* OBJECTIVE 1: Say whether each statement agrees with the excerpt on cache performance below, answering yes or no and quoting the deciding words of the excerpt exactly: (a) on a read miss that replaces a dirty block, the dirty block can be copied to a buffer before memory is read; (b) the five optimizations already covered reduce hit time; (c) hit time can affect the clock rate of the processor.
* OBJECTIVE 2: Extend the excerpt on cache performance below, starting right after its last sentence.

* EXCERPT:

The cost of writes by the processor in a write-back cache can also be reduced. Suppose a read miss will replace a dirty memory block. Instead of writing the dirty block to memory, and then reading memory, we could copy the dirty block to a buffer, then read memory, and then write memory. This way the processor read, for which the processor is probably waiting, will finish sooner. Similar to the previous situation, if a read miss occurs, the processor can either stall until the buffer is empty or check the addresses of the words in the buffer for conflicts.
Now that we have five optimizations that reduce cache miss penalties or miss rates, it is time to look at reducing the final component of average memory access time. Hit time is critical because it can affect the clock rate of the processor; in many processors today the cache access time limits the clock cycle rate, even for processors that take multiple clock cycles to access the cache. Hence, a fast hit time is multiplied in importance beyond the average memory access time formula because it helps everything.

* INFORMATION PROVIDED:
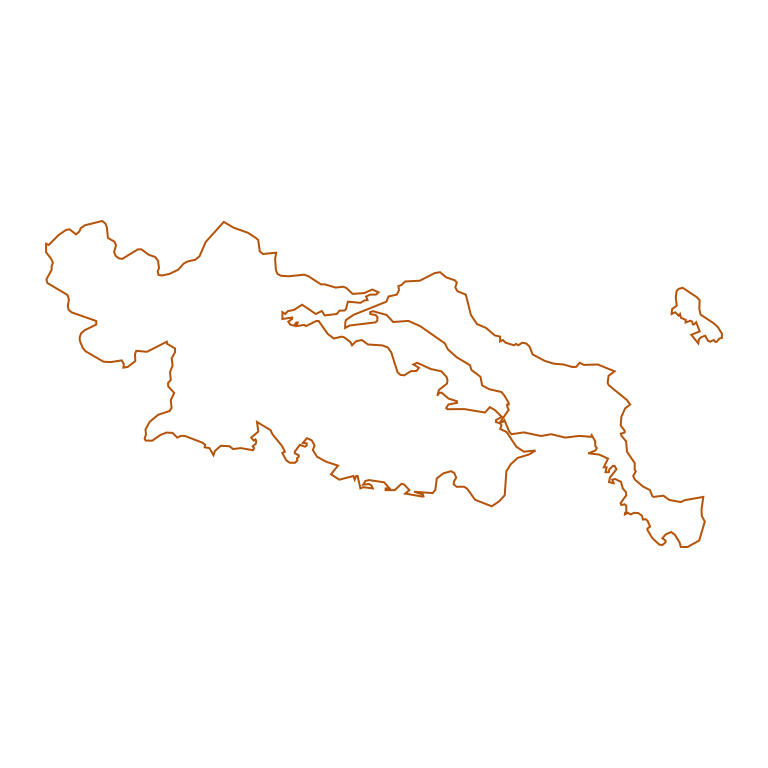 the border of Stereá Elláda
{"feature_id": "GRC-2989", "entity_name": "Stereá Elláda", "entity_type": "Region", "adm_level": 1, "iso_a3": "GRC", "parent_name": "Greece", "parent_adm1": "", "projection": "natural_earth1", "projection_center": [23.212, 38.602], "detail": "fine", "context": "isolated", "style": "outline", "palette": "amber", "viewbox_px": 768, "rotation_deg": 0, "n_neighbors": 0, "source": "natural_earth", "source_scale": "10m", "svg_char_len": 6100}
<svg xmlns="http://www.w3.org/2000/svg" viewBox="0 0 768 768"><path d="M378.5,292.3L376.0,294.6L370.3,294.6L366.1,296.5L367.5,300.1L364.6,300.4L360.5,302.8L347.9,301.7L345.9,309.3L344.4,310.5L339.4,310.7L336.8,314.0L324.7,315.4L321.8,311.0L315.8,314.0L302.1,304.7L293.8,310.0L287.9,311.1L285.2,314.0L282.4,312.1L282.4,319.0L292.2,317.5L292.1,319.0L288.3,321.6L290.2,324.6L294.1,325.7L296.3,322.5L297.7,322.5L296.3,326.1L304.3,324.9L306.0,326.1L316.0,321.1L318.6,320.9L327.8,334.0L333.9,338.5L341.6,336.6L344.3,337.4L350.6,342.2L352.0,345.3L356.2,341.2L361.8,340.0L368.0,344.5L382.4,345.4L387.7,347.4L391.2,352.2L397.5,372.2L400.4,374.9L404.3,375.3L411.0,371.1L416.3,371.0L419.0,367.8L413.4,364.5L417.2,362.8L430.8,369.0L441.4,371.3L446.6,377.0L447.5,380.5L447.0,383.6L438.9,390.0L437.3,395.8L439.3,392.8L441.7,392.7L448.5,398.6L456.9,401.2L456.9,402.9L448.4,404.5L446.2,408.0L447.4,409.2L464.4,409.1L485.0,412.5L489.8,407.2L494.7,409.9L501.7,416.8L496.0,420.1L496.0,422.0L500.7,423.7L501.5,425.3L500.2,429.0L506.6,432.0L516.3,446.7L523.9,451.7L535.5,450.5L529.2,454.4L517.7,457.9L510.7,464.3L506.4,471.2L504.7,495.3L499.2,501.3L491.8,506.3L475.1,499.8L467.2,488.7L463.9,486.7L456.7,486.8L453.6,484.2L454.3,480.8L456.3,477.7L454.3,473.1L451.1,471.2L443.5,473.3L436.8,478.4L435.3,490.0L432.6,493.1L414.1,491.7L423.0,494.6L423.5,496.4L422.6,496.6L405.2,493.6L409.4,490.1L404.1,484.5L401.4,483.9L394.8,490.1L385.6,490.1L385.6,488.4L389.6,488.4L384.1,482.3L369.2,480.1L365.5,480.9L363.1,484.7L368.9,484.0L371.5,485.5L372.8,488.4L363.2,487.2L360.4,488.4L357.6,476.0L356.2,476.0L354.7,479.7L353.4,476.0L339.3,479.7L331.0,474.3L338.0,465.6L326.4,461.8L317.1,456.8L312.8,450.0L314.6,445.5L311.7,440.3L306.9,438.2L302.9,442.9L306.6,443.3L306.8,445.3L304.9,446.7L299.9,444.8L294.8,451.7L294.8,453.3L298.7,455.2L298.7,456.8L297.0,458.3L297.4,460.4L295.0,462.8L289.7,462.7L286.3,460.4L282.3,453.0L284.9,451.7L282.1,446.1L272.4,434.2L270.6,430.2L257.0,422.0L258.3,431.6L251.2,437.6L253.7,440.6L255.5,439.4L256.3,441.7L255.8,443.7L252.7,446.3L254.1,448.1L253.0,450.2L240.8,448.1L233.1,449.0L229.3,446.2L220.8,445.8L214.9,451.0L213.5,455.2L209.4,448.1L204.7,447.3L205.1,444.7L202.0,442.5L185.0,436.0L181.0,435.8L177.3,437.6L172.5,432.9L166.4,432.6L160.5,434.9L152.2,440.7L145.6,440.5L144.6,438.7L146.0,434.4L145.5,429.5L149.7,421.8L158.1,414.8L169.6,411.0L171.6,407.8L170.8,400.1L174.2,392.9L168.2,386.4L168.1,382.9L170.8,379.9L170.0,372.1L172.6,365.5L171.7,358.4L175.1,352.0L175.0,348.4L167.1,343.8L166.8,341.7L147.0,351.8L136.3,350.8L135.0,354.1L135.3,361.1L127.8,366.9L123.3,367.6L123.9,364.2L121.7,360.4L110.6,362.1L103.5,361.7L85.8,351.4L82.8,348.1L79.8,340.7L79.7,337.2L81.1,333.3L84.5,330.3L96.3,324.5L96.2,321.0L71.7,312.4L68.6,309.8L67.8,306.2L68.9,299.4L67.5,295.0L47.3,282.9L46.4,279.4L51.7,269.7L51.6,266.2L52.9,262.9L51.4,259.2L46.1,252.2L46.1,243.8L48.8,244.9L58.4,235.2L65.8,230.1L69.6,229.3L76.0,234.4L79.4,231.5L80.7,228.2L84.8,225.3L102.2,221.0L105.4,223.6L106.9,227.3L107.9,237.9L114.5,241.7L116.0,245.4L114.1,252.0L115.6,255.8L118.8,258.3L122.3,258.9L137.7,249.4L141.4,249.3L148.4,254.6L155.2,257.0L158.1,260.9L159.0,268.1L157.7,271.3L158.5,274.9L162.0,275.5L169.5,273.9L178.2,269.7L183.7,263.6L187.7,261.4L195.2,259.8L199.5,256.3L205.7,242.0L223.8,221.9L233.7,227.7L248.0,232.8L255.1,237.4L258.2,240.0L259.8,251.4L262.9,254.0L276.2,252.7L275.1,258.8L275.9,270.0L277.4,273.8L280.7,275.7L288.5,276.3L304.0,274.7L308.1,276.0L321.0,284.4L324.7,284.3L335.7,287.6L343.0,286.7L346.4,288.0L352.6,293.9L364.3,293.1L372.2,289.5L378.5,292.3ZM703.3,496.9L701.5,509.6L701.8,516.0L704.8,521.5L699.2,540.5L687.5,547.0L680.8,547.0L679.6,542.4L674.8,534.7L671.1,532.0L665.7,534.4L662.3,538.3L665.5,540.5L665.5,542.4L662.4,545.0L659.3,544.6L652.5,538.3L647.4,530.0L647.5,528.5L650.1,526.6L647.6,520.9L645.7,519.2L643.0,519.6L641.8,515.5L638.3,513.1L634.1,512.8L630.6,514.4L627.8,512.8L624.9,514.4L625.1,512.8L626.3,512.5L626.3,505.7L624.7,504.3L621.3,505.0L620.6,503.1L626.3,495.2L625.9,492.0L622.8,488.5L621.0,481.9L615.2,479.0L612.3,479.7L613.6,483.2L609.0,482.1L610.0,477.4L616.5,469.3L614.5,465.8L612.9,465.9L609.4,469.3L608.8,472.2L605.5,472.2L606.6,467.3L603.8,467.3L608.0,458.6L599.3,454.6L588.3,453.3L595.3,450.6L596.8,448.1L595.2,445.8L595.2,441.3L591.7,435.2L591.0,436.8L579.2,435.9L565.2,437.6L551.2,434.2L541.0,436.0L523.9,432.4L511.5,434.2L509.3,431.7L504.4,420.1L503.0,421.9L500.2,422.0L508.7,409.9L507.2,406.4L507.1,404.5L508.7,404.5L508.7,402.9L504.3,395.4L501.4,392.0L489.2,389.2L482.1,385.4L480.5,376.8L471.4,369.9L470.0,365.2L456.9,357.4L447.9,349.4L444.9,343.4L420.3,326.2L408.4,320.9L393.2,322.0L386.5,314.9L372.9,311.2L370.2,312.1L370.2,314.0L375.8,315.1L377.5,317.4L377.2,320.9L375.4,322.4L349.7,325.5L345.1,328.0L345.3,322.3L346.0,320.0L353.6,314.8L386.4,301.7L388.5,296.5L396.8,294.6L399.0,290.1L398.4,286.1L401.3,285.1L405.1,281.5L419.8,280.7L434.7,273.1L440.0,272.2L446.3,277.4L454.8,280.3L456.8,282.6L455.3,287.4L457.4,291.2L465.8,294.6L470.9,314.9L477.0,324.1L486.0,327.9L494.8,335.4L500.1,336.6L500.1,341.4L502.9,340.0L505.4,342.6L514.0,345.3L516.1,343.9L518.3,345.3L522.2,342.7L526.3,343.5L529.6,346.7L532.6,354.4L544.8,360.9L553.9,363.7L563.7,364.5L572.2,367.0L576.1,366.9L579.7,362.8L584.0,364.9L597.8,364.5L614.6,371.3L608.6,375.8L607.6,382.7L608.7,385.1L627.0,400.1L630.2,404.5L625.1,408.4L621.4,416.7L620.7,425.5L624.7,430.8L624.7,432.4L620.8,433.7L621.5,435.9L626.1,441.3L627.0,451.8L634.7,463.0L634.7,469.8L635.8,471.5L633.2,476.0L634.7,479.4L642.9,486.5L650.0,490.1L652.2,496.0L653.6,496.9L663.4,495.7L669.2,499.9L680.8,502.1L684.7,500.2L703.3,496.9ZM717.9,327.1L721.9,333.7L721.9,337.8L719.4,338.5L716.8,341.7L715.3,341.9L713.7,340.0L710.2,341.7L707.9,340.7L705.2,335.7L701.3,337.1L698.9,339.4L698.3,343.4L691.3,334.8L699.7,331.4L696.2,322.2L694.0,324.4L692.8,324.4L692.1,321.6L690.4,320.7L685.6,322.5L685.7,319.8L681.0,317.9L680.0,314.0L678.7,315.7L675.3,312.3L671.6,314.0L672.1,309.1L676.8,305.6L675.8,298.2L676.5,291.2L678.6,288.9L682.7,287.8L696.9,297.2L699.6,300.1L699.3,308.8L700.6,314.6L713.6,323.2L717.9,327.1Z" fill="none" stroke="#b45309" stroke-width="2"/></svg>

* EXERCISE RESPONSE 1:
(a) Yes: "we could copy the dirty block to a buffer, then read memory, and then write memory."
(b) No: "Now that we have five optimizations that reduce cache miss penalties or miss rates, it is time to look at reducing the final component of average memory access time."
(c) Yes: "Hit time is critical because it can affect the clock rate of the processor"

* EXERCISE RESPONSE 2:
Even a small and simple cache must cope with the translation of a virtual address from the processor to a physical address to access memory. As described in Section B.4, processors treat main memory as just another level of the memory hierarchy, and thus the address of the virtual memory that exists on disk must be mapped onto the main memory.
The guideline of making the common case fast suggests that we use virtual addresses for the cache, because hits are much more common than misses. Such caches are termed virtual caches, with physical cache used to identify the traditional cache that uses physical addresses. As we will shortly see, it is important to distinguish two tasks: indexing the cache and comparing addresses. Thus, the issues are whether a virtual or physical address is used to index the cache and whether a virtual or physical address is used in the tag comparison. Full virtual addressing for both indices and tags eliminates address translation time from a cache hit. Then why doesn't everyone build virtually addressed caches?
One reason is protection. Page-level protection is checked as part of the virtual to physical address translation, and it must be enforced no matter what. One solution is to copy the protection information from the TLB on a miss, add a field to hold it, and check it on every access to the virtually addressed cache.
Another reason is that every time a process is switched, the virtual addresses refer to different physical addresses, requiring the cache to be flushed. Figure B.16 shows the impact on miss rates of this flushing. One solution is to increase the width of the cache address tag with a process-identifier tag (PID). If the operating system assigns these tags to processes, it only need flush the cache when a PID is recycled; that is, the PID distinguishes whether or not the data in the cache are for this program. Figure B.16 shows the improvement in miss rates by using PIDs to avoid cache flushes.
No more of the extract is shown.